Eventually the children began nursery and we were expected to attend courses about parenting and autism and attend regular meetings with the nurseries. As wonderful as it was to learn it also opened my family up to more people, and every interaction with our children had to have a purpose and a goal and we were even videoed several times in our own home. Sometimes it really felt like we were animals being watched in a zoo by all the professionals. A third wall of my house had now changed from brick to glass. As more people saw into our lives it got hot at times and stressful. It felt like there was such a lack of shade and privacy at times.

Three glass walls are hard to handle but while one remains brick and the roof remains covered there was still time to be alone. That is until the children started school. In order for their needs to be fully met we had to enter the new arena of school support. This meant multiagency meetings, school meetings, parents nights, school diaries and homework. Right before our eyes the last of our walls changed from brick to glass and our every move seemed controlled by our children’s difficulties.

Now we are in the realm of requiring more support. As the children have grown and their needs increased things like respite, befriending and budgets are now being banded around.

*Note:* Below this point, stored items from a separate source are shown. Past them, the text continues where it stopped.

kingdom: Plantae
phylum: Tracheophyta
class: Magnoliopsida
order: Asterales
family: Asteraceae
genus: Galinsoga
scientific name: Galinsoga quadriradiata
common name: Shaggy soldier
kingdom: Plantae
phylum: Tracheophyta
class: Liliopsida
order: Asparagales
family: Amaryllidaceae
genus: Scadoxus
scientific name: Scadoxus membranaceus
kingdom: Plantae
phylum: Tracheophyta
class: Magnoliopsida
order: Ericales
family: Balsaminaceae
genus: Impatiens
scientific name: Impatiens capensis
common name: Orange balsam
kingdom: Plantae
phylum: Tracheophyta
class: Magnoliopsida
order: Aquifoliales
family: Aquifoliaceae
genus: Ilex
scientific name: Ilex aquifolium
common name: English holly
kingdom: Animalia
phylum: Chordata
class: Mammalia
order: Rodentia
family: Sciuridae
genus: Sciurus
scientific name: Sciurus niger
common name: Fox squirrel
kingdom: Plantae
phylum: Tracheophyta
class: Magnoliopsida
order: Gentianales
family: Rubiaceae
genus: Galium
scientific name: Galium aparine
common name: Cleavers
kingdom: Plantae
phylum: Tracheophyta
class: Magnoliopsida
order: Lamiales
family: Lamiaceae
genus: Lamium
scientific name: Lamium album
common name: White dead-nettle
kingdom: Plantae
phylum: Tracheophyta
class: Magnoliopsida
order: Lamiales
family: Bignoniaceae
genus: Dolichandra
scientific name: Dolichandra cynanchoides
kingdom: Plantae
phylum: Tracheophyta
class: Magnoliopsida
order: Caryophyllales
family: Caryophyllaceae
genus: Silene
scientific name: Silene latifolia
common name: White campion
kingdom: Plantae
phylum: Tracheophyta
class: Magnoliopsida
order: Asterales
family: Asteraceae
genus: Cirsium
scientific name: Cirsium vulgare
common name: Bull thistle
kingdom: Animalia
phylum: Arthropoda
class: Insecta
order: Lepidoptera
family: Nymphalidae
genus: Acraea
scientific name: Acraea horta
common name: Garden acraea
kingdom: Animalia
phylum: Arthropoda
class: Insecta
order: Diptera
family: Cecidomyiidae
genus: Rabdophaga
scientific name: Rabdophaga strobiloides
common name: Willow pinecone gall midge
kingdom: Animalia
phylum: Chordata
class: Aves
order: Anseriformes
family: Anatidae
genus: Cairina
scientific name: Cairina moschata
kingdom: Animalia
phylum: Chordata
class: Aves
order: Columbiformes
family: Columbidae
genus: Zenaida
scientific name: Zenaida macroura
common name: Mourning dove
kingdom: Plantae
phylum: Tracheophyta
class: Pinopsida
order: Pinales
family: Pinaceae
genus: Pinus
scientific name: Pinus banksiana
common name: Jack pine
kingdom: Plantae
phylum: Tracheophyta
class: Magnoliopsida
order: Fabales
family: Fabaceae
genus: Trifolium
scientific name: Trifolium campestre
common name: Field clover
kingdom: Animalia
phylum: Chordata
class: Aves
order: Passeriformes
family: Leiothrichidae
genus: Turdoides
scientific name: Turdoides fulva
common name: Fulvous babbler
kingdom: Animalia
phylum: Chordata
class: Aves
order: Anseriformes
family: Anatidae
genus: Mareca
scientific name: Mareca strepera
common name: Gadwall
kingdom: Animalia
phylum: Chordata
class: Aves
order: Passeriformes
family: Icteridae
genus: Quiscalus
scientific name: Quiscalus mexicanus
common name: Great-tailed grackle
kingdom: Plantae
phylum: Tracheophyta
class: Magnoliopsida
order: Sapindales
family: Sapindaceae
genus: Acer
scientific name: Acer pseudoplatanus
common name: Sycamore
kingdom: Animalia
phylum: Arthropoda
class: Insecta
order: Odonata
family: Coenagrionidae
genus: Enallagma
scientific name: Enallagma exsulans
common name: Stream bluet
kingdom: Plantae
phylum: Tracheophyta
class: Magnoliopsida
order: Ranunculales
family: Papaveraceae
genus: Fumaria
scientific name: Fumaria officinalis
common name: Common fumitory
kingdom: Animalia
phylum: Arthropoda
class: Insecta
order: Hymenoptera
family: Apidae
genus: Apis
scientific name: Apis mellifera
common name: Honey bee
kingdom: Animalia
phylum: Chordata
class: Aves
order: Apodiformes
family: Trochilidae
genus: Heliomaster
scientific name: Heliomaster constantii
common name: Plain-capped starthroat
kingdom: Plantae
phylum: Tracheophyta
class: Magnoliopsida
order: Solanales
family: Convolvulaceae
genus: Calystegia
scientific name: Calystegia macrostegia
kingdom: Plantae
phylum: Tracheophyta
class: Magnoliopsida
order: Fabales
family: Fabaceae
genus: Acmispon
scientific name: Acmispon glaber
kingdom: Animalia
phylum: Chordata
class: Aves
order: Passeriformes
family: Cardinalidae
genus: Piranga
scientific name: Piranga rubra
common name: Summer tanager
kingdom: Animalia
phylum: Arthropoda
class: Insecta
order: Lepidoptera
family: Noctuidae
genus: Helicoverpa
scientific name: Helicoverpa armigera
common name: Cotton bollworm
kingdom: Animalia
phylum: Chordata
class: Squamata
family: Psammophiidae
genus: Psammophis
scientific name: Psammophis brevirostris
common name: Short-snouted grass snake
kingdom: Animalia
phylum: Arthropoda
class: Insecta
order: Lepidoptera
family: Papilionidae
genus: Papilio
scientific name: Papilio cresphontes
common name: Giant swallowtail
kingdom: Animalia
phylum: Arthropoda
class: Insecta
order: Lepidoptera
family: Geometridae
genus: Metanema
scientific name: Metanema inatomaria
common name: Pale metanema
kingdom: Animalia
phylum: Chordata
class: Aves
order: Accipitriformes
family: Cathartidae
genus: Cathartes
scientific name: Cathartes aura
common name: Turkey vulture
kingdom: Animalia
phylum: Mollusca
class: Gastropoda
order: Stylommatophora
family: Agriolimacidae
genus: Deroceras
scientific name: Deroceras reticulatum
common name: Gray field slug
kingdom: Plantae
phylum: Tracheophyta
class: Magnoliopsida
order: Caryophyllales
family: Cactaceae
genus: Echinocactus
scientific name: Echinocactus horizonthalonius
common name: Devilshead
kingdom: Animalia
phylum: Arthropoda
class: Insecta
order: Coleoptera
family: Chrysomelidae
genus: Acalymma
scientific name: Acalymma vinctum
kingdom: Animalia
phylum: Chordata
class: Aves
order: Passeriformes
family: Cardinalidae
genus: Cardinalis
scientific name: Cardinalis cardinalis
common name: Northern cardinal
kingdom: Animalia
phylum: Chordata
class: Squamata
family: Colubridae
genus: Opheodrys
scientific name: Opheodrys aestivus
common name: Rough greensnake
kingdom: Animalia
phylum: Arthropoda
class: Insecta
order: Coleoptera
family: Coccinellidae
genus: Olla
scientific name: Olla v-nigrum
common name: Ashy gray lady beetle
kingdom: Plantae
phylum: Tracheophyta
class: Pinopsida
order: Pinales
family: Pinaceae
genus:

Where you aware of how much of your life requires to be put on the line in order to access these things? There is no ‘sign here’ and we will give you it. Assessments are thorough, long winded and often extremely personal. You have to become vulnerable, lay yourself on the line and be scrutinised constantly. You have hoops to jump through and boxes to tick. In doing so the roof of my house, my only privacy and shade left, suddenly became made of glass too.

So my beautiful house has changed from bricks and mortar to a hot, cramped and open-to-all glass house. In order to help and support my children so much of my life and privacy has had to be sacrificed.

So how do we support them through this when our house has constant professionals visiting and calling and we have so many forms to complete? How do I enable them to have a childhood free from stress and invasion when so many people are involved in their care? How do I cope living in a glass house due to my children being disabled?

We are learning to be tomatoes!

We need the support of schools, nurses, occupational therapists, social workers, speech therapists and others besides in order to fully support our children. That means opening up our home, our lifestyle and our ways to many people. So we are going to use this to our advantage.

Tomatoes thrive in a glass house. While everyone watches on they grow, mature and become ripe due to the intense heat and pressure of living in that environment. Tomatoes are sweet, balanced and healthy despite being subjected to intense heat. They are versatile and popular.

Glass house living when you are raising children who have challenges is difficult, but by becoming tomatoes we can use our unusual circumstances to refresh others in many ways from soups, drinks, sandwiches or even tomato ketchup!

Sometimes I feel cut up or squashed but however you look at it I am blessed.

I am blessed to live in a beautiful house even if at times it seems like it is made of glass instead of bricks.